- _Required task_:
Pick out each line of the data below that contains the string "underline", and copy those lines unchanged.

- _Supplied information_:
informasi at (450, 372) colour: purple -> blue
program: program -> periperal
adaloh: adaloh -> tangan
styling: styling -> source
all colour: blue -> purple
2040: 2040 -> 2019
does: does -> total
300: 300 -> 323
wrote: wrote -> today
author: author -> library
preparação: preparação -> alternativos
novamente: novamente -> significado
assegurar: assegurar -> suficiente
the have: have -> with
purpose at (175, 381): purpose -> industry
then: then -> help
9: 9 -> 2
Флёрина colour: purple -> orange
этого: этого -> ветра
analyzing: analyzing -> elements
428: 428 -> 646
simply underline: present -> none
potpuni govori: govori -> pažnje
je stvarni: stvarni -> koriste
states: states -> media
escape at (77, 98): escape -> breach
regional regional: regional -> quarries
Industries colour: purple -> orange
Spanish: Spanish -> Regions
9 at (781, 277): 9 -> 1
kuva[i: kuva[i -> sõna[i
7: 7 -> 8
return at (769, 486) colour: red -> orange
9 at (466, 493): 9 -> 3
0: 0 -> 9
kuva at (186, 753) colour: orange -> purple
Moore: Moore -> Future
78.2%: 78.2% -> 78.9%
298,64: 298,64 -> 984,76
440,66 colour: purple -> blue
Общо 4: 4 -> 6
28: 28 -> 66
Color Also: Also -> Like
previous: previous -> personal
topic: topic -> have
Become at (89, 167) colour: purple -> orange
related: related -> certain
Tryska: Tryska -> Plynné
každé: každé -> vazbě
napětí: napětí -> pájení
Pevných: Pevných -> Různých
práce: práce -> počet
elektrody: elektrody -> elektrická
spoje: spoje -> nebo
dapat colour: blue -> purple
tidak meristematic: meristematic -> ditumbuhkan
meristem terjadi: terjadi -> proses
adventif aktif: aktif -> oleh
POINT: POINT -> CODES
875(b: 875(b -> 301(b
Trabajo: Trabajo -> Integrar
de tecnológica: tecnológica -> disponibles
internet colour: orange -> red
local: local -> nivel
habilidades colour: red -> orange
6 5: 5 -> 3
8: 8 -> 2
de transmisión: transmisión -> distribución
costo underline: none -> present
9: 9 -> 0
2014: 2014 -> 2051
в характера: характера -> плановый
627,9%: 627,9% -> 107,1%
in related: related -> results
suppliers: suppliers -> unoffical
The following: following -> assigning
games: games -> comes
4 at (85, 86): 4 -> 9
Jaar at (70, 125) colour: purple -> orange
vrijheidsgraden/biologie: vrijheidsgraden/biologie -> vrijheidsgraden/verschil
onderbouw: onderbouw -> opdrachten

- _Solution to the problem_:
simply underline: present -> none
costo underline: none -> present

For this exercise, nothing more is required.